Here are six simple ways to co-create a gratitude practice with your kids.

  1. Make gratitude part of the routine. Whether it is on the way to school or every night at dinner, make it a point to take turns sharing 1–3 gratitudes for the day. Incorporating this into your bedtime routine works well: brush teeth, read a book, and take turns sharing something you are grateful for that day before tucking your kids into bed. It’s quick and easy to share out loud, however, it can also be fun to write your gratitudes down in a journal as a family keepsake.

  2. Pay attention to the good in your day and point it out. As you go throughout your day, make it a point to notice and appreciate the good and to say it out loud. “Wow, the moon is out during the day!” “I loved playing that game with you!” “I’m glad we got to visit Grandma today.” When you focus on the good throughout the day, it opens your kids up to noticing other good experiences they have throughout the day.

  3. Model heartfelt gratitude when you say thank you. Make it a point to be specific and genuine when you say thank you to your kids and to others. Sometimes saying thank you can become a reflex, more about manners than tapping into sincere gratitude. When you say thank you in a complete sentence, you get closer to that heart of appreciation. “Thank you for handing me my glasses.” “Thank you for teaching me to play the game.” “Thanks for that amazing hug!” If it feels awkward to speak your thank you in a complete sentence, another practice is to infuse warmth into your thank you and to make eye contact. When you model genuine gratitude, your kids will catch on.
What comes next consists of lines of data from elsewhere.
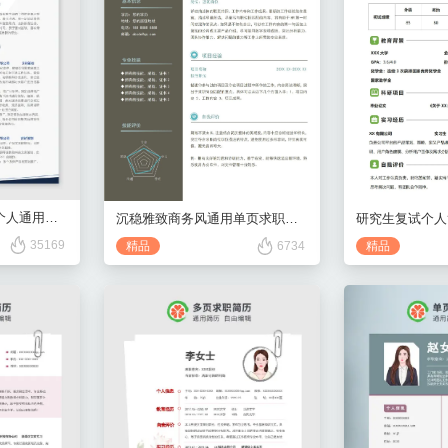
蓝色简约风营销策划个人通用简历
沉稳雅致商务风通用单页求职简历
研究生复试个人
35169
精品
6734
精品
  4. Teach your child the difference between wants vs. needs. Wants signify our desire for another cookie, more screen time, a puppy, a new toy. It is perfectly okay to have wants—everyone does! We can empathize with our kids’ desires while kindly and firmly saying no. At the same time, wants differ greatly from our primary humanneeds for survival (water, food, shelter, security) and connection (understanding, love, belonging). Recognizing this difference helps kids to understand and be grateful for the ways in which their vital needs are met.

  5. Make and give thank you cards. It’s a universal truth that there is something magical about giving and receiving cards. I know it. My five-year-old knows it. Buy colorful notecards with colorful envelopes and set them up somewhere prominent with pens and markers easily accessible. Write notes of love, appreciation and gratitude to your children, seal them in an envelope, and deliver them or hide them somewhere. Your kids will soon be doing the same for you. Even when the notes are mostly incomprehensible, they’ll warm your heart.

  6. Co-create a visual reminder. While we know the benefits of practicing gratitude, family life inevitably gets busy and our practice can slide. Having a visual reminder somewhere prominent can bring you back. You can hang up a gratitude poster on the wall, or you can set up a gratitude craftor thank you card stationin a prominent space where you and your kids will eventually go back to it.

Aside from improving everyone’s physical and psychological wellbeing, a family gratitude practice is a great opportunity to share and connect. Whichever of these practices feel right for you, remember to have fun with them!